Ecclestone: Ich traf Max das erste Mal, da hatte er noch nicht mal Barthaare. Aber ich konnte sehen: Der hat was Spezielles. Leider ist er reifer geworden (lacht) und sorgt nicht mehr für so viel Entertainment. Er wird die WM irgendwann gewinnen, genau wie Leclerc.

"Formel-1-Piloten sind wie Astronauten"

SPORT1: Bekommt die Formel 1 wegen des grünen Zeitgeistes langfristig ein Problem?

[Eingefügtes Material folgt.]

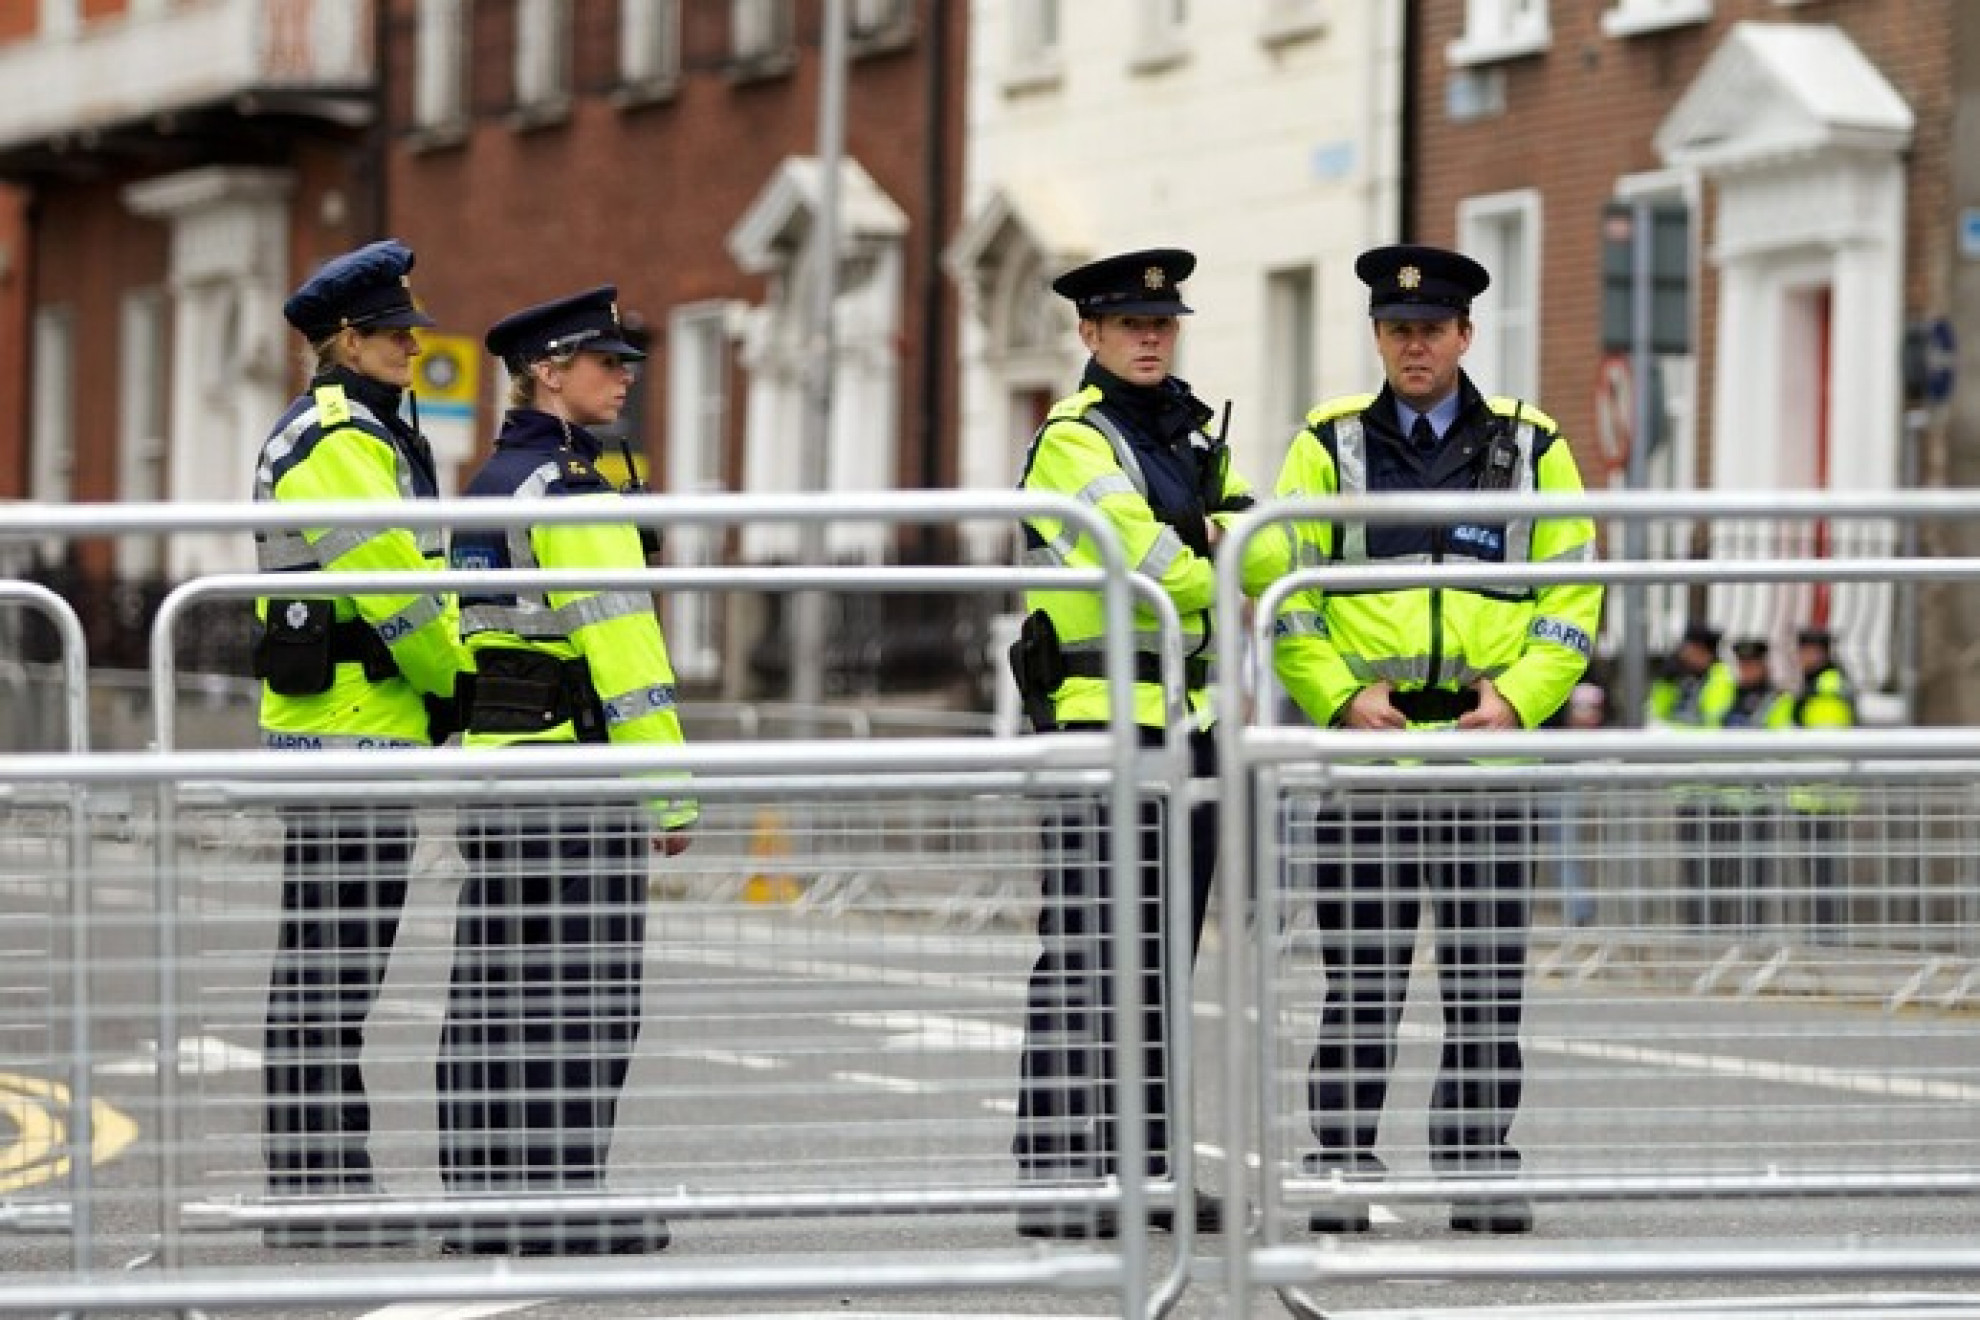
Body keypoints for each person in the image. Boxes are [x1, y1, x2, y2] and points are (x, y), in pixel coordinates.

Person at [1241, 243, 1602, 1236]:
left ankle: (1480, 1162)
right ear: (1378, 338)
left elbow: (1574, 588)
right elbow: (1286, 590)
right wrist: (1337, 699)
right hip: (1370, 753)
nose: (1415, 347)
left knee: (1485, 981)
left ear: (1465, 336)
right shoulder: (1328, 443)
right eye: (1399, 332)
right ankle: (1342, 1160)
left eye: (1432, 330)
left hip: (1487, 751)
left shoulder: (1532, 443)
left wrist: (1522, 701)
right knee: (1360, 979)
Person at [438, 286, 695, 1256]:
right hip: (579, 779)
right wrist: (668, 791)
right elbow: (625, 653)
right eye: (607, 359)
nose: (625, 374)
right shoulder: (572, 491)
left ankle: (478, 1201)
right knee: (587, 993)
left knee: (492, 988)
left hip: (499, 768)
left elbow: (474, 641)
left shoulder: (491, 485)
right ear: (549, 369)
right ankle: (562, 1199)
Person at [1008, 247, 1252, 1240]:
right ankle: (1061, 1172)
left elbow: (1260, 543)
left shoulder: (1189, 433)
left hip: (1183, 725)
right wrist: (1209, 547)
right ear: (1091, 335)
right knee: (1087, 951)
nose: (1152, 338)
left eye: (1163, 324)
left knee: (1158, 960)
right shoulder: (1072, 438)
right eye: (1131, 325)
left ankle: (1146, 1168)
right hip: (1098, 724)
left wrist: (1206, 541)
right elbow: (1147, 563)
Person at [251, 239, 469, 1246]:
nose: (408, 351)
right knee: (331, 975)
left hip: (350, 731)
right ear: (345, 341)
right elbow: (398, 588)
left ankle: (327, 1188)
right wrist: (459, 681)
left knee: (330, 972)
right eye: (390, 337)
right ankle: (317, 1197)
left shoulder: (362, 428)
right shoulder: (340, 435)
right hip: (353, 735)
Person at [1646, 622, 1733, 927]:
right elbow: (1657, 712)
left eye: (1690, 649)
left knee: (1719, 862)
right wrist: (1665, 683)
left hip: (1717, 788)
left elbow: (1708, 728)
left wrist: (1670, 732)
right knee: (1694, 859)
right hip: (1689, 786)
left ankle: (1717, 923)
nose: (1684, 654)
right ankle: (1699, 922)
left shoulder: (1720, 679)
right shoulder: (1684, 679)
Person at [1703, 639, 1792, 928]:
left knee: (1753, 873)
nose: (1746, 670)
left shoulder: (1776, 698)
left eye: (1751, 664)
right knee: (1717, 872)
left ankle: (1751, 931)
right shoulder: (1726, 691)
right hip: (1722, 798)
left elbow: (1780, 743)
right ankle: (1718, 930)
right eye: (1742, 664)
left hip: (1756, 799)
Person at [1787, 626, 1858, 939]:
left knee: (1824, 873)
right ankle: (1822, 932)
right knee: (1820, 872)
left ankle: (1826, 935)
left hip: (1823, 796)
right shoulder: (1818, 684)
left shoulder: (1826, 686)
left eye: (1807, 651)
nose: (1802, 657)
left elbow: (1825, 737)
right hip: (1816, 795)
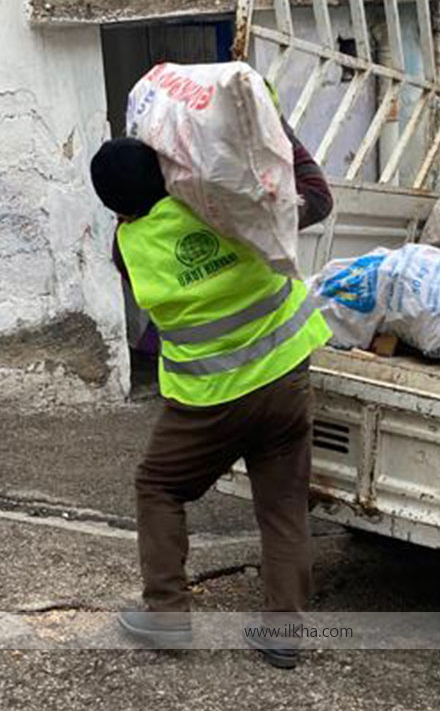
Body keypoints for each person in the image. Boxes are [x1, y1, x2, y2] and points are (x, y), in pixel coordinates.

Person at [90, 115, 333, 670]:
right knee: (282, 504)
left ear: (117, 208)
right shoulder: (229, 205)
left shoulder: (128, 247)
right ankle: (284, 633)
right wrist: (270, 129)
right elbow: (316, 197)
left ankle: (168, 616)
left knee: (158, 486)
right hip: (286, 375)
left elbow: (131, 222)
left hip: (212, 398)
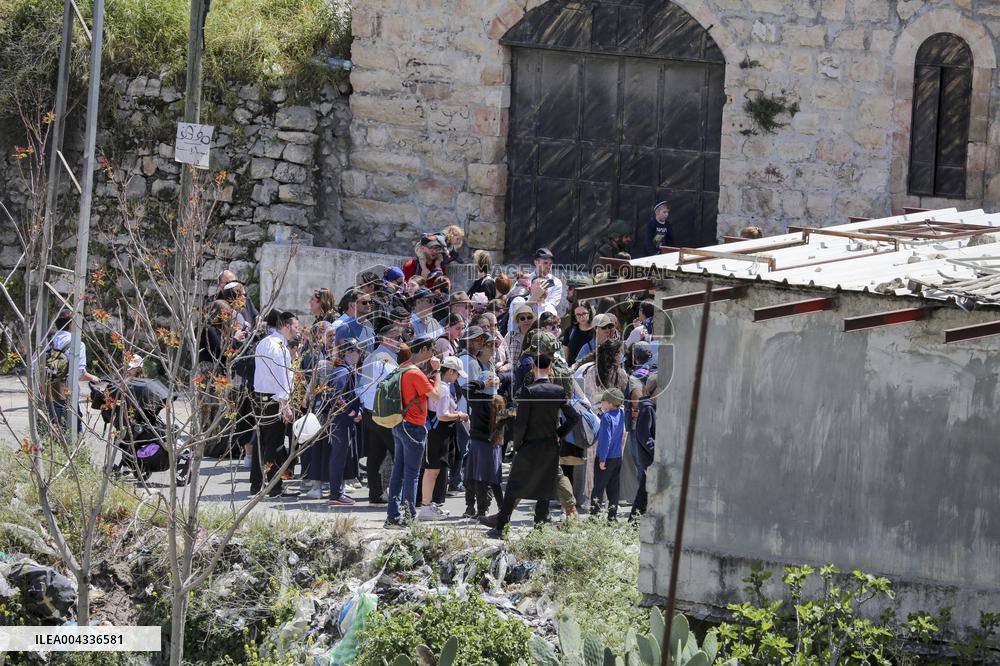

Ecclestone: Die Formel 1 wird überleben, in welcher Form auch immer. Weil sie größer ist als einzelne Personen. War die Mondlandung notwendig? Machte sie die Hungernden satt? Nein, aber trotzdem war die Menschheit fasziniert. Die Menschen brauchen Helden. Rennfahrer, speziell Formel-1-Piloten, sind in gewisser Weise Astronauten, auf die man voller Bewunderung hinaufschaut. Ayrton Senna ist das beste Beispiel. Selbst den Ärmsten hier in Brasilien brachte er Licht und Lebensmut in ihren finsteren Tunnel des Daseins. Im Moment bräuchte man ihn hier mehr denn je.
 
SPORT1: Warum haben Sie nicht in die Formel E investiert?

Ecclestone: Ich hatte mal die Chance, lehnte aber ab. Aber eines finde ich bei der Formel E gut: Die Autos sind so leise, da kann man sich immer noch entspannt unterhalten.